Ridge council puts off PCB plant proposal

Council has put off a proposal to renovate a building on 256th Street in east Maple Ridge to allow cleaning of electrical transformers

Council has put off a proposal to renovate a building on 256th Street in east Maple Ridge to allow cleaning of electrical transformers, but the project soon could be back on the agenda.

The proposal at the Nov. 16 committee of the whole meeting was to allow cleaning of low-hazard transformers that contained less than 50 parts per million PCBs, on two lots at 14170 and 14160 – 256th Street.

That process is part of the overall operation which involves dismantling transformers and high-voltage electrical equipment and recycling the components.

Once the transformers are dismantled, the PCB-laden oil will be drained from the transformers and cleaned, allowing the recycled oil to be shipped off site for use elsewhere.
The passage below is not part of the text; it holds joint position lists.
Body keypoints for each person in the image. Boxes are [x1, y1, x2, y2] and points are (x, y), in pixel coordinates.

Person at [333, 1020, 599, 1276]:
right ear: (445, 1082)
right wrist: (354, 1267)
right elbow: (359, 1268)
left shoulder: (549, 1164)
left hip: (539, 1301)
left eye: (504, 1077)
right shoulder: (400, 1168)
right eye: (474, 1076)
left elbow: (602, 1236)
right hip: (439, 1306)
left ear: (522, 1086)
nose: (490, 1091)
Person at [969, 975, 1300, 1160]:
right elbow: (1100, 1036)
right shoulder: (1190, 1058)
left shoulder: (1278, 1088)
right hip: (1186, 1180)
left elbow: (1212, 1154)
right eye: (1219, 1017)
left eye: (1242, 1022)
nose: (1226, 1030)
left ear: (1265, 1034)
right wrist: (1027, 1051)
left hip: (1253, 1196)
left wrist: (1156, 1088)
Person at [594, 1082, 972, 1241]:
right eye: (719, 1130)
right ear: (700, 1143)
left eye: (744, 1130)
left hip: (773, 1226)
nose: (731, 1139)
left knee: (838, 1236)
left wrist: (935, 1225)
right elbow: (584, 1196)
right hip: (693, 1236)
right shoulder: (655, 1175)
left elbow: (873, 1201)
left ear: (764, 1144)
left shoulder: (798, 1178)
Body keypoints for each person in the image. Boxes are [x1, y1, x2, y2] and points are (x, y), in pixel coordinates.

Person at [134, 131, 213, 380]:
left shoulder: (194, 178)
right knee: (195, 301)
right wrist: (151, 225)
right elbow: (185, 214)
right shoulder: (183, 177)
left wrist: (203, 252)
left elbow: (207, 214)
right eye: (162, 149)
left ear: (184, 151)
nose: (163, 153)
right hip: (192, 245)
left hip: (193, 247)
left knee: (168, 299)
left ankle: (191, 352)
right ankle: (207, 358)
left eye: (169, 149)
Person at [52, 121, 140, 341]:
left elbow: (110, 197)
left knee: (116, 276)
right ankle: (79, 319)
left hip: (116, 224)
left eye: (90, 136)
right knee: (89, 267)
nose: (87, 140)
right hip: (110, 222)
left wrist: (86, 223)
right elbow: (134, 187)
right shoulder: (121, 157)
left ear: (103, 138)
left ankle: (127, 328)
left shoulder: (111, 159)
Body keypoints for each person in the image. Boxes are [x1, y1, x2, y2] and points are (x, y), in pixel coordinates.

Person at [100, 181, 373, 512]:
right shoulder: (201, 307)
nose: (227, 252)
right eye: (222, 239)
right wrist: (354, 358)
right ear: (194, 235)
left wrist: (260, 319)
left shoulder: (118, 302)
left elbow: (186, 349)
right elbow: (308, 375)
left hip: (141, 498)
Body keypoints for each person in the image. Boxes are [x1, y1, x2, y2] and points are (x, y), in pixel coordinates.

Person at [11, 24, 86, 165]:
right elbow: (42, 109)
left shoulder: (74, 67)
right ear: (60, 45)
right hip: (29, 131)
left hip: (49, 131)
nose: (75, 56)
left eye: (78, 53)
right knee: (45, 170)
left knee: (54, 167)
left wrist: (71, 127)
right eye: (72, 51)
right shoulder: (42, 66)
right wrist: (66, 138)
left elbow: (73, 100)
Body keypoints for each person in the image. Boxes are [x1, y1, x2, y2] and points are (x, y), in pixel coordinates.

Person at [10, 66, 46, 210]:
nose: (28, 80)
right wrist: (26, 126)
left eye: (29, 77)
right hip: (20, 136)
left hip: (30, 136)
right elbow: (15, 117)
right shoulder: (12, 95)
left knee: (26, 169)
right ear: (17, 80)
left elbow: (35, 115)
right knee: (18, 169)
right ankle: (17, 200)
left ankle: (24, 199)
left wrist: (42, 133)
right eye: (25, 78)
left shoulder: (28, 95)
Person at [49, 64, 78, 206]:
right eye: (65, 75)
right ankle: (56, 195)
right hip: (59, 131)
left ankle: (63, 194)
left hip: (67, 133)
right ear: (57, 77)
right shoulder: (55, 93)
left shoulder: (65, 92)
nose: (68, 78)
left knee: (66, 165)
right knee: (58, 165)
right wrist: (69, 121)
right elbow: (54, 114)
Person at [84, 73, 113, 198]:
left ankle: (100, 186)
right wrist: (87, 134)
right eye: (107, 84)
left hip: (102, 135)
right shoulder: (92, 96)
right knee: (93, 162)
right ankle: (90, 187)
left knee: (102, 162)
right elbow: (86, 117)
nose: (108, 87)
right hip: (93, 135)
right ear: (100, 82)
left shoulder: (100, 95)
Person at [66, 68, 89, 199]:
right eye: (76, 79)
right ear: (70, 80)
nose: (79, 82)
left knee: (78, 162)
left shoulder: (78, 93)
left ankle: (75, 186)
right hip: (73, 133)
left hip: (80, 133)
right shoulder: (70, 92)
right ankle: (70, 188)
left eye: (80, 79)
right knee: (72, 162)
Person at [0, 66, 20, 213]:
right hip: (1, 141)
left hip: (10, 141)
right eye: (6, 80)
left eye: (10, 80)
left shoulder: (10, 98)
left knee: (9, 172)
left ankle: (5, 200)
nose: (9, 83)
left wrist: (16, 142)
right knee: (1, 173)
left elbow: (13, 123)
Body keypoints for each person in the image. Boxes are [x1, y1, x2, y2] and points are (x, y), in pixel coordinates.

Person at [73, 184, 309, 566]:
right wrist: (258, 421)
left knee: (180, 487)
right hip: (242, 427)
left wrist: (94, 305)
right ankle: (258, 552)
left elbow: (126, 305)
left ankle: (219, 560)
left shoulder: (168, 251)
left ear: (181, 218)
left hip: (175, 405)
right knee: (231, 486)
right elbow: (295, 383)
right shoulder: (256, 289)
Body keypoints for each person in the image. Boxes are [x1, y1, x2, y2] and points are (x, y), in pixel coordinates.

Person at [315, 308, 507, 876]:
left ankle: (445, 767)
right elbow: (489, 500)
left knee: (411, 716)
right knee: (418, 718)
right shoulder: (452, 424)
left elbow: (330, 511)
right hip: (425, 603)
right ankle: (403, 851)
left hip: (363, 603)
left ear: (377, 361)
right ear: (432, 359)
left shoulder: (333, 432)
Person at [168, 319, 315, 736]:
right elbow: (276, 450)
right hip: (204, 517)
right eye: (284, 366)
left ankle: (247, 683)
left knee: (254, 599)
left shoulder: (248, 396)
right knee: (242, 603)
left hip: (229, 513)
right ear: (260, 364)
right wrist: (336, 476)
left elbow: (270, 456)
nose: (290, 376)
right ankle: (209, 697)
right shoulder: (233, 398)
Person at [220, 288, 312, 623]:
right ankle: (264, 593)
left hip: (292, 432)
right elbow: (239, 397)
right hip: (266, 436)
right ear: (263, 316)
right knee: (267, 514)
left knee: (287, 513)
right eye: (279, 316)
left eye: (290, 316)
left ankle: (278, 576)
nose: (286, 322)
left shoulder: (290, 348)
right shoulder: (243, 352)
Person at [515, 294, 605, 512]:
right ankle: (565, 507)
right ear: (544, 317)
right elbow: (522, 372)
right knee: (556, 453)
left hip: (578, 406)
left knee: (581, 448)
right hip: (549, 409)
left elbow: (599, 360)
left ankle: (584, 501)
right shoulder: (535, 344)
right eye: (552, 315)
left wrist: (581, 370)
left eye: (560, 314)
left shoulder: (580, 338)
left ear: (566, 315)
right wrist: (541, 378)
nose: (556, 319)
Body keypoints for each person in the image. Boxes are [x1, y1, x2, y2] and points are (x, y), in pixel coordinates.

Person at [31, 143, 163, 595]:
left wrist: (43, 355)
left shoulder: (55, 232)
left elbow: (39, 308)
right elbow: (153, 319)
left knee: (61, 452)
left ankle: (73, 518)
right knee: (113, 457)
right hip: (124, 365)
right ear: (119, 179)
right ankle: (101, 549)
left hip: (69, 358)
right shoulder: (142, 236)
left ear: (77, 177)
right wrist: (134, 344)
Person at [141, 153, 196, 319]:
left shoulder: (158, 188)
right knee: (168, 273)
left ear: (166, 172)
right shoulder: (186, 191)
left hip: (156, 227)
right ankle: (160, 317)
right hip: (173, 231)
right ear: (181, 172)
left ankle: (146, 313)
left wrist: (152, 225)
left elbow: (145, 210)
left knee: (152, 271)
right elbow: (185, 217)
Oil is put into transformers as a means of keeping them cool.

The PCBs that remain from the process will be packaged into a doubled-walled container and hauled off site and out of the province to a hazardous-waste treatment facility, said Glenn Froese, with CHP Architects.

Froese said the property in question is in the process of being sold to the company that wants to put in the facility. A  meeting that was to be held Thursday could clarify the process and see the application return to council.

Storage and minor processing of hydrocarbons is also part of the proposal, while paint cans, solvents, batteries and oily rags will also be collected, then hauled off site for further processing and recycling. Processing of the latter won’t take place at the facility.

Any contaminated waste water will be contained and shipped out and won’t be discharged to the septic system, says a staff report.

Froese, who’s acting for the current property owner, said proper recycling of PCB-laden oil will prevent it from being improperly disposed of, or even mixed with diesel fuel and burned.

According to Health Canada, low levels of PCBs – poly-chlorinated byphenyls – are found in the environment and in foods and are unlikely to affect health. It says most health issues are related to higher levels of exposure to PCBs in the work environment or through accidents.

Froese said the two lots on 256th Street are in the process of being sold to the company that’s making the application – but the sale depends on the city amending the M2 use in that zone that would allow the cleaning of the transformers and storage of hydrocarbons.

According to a staff report, only two trucks a week will travel up 256th Street, hauling the transformer oil. But between one and three trucks daily will be arriving, carrying other materials.

As of 2009, PCBs have not been allowed to be in transformer oil. As a result, the number of transformers containing PCB’s is decreasing.

“We are now at less than 10 per cent of the PCB-containing transformer oil than we had back in the 1970s,” Froese said.

Staff say no increase in traffic is expected because the volume is similar to other properties in the industrial area.

Neighbours at a Nov. 5 information meeting, which 35 attended, were concerned about the effects on traffic, safety and the environment.

For Mal Jones, who’s lived in the area for 40 years, the proposal just means more trucks.

“Every day, we have to listen jake brakes from 6 a.m. to after 6 p.m. at night.

He’s worried that once this use is allowed, other more intense uses will follow.

The Ministry of Environment would still have to approve the project, about a six-month process.